At the same time, Moody’s has affirmed TML’s B1 corporate family rating (CFR) and B1 senior unsecured ratings.
Today’s action follows Moody’s affirmation and change in outlook to stable from negative on the B1 ratings of TML’s wholly-owned UK subsidiary, Jaguar Land Rover Automotive Plc (JLR) earlier this week. JLR constitutes half of TML’s global unit sales, but accounts for almost 80 per cent of TML’s consolidated revenues and adjusted EBITDA.
“Our adjusted free cash flows for TML will likely stay negative with its continuous product development and capital expenditure, although the improving profitability and leverage support our view that the imminent risk of a downgrade has now been averted,” said Kaustubh Chaubal, Vice President and Senior Credit Officer, Moody’s. He is also the lead Analyst on Tata Motors.
Moody’s expects JLR to deliver credit metrics appropriate for its B1 rating during the fiscal year ending March 2021 (fiscal 2021) and to sustain the improving trajectory. JLR’s restructuring efforts and its solid growth in China, as well as the recovery in other key markets such as Europe and North America over the coming quarters, will improve its profits and leverage, believes Moody’s.

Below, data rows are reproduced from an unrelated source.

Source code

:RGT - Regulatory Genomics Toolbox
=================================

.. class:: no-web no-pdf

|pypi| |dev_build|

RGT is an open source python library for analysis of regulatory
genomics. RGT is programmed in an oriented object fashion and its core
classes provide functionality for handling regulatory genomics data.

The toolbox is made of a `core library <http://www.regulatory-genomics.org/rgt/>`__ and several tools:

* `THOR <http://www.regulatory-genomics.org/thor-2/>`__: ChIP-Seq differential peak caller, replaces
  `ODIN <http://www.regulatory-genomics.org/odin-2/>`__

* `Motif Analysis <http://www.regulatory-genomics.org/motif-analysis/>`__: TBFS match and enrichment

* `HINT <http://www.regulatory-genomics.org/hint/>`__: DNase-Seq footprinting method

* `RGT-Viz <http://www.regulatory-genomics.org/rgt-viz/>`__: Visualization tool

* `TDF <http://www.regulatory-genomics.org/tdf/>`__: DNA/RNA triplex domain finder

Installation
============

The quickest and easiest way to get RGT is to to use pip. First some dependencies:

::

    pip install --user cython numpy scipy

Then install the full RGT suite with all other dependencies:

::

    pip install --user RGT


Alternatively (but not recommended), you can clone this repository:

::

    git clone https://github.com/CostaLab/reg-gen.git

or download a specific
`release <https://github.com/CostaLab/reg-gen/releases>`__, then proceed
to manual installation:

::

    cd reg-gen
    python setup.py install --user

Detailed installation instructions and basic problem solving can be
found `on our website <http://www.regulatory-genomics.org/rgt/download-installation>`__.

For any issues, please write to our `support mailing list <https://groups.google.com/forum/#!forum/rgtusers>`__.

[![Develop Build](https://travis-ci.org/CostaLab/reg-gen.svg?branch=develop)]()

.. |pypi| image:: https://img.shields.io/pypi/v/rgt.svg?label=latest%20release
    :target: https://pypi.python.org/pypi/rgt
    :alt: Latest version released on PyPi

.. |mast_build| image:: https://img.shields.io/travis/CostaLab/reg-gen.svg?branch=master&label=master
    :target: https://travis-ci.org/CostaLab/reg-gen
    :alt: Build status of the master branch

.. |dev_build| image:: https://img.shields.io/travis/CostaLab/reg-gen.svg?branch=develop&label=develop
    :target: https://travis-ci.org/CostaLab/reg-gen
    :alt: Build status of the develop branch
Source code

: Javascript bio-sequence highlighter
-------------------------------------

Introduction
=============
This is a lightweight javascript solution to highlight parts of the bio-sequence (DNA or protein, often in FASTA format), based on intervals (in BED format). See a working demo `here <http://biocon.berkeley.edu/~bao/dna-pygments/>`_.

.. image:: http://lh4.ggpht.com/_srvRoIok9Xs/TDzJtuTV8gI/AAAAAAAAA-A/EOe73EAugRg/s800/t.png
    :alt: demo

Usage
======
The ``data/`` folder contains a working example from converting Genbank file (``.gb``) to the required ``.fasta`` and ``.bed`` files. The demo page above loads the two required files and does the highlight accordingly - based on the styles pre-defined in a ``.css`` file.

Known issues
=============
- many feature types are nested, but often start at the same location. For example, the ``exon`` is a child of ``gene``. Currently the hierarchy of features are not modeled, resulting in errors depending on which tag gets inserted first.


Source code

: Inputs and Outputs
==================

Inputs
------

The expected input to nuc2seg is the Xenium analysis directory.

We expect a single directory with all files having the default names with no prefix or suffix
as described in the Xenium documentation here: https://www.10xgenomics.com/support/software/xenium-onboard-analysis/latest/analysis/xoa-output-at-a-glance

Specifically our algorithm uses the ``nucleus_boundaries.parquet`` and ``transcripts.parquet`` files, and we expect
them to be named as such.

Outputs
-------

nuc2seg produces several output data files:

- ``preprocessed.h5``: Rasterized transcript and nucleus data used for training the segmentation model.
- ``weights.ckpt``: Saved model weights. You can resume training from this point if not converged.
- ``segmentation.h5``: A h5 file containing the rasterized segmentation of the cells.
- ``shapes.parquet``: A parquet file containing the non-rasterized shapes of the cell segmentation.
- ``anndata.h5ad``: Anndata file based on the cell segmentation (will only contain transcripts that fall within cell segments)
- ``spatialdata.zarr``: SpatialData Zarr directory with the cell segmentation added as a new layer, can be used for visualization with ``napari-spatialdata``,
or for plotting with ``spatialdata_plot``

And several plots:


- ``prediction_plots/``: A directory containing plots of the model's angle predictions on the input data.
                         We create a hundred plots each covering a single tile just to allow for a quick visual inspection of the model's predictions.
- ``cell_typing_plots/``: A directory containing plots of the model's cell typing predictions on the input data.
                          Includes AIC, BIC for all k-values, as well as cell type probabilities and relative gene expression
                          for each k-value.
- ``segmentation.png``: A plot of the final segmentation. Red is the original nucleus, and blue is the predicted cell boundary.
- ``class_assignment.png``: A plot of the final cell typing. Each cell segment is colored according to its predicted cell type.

JLR’s restructuring efforts and its solid growth in China, as well as the recovery in other key markets such as Europe and North America over the coming quarters, will improve its profits and leverage.
Given these large contributions, JLR’s improving credit metrics have a direct and immediate impact on TML’s consolidated metrics and influence its credit profile.
Meanwhile, TML’s operations other than JLR — TML India, which comprises commercial vehicles (CVs) and passenger vehicles (PVs) in India — will be challenged during the current quarter because of lower unit sales amid the severe second wave of Covid cases causing localised lockdowns in the country. As a result, Moody’s revised India real inflation-adjusted GDP growth forecast down to 9.3% for fiscal 2022 from 13.7 per cent.
Moody’s said the impact of the second wave is expected to be less severe on the economy given lockdowns are more localized, as opposed to a nationwide lockdown at the start of the pandemic in 2020. As of now, Moody’s expects the negative impact on India’s economy to be limited to the current quarter.
Moody’s forecasts for TML India assume that the company achieves April 2021 unit sales for the first half of fiscal 2022, before climbing to March levels for the rest of fiscal 2022.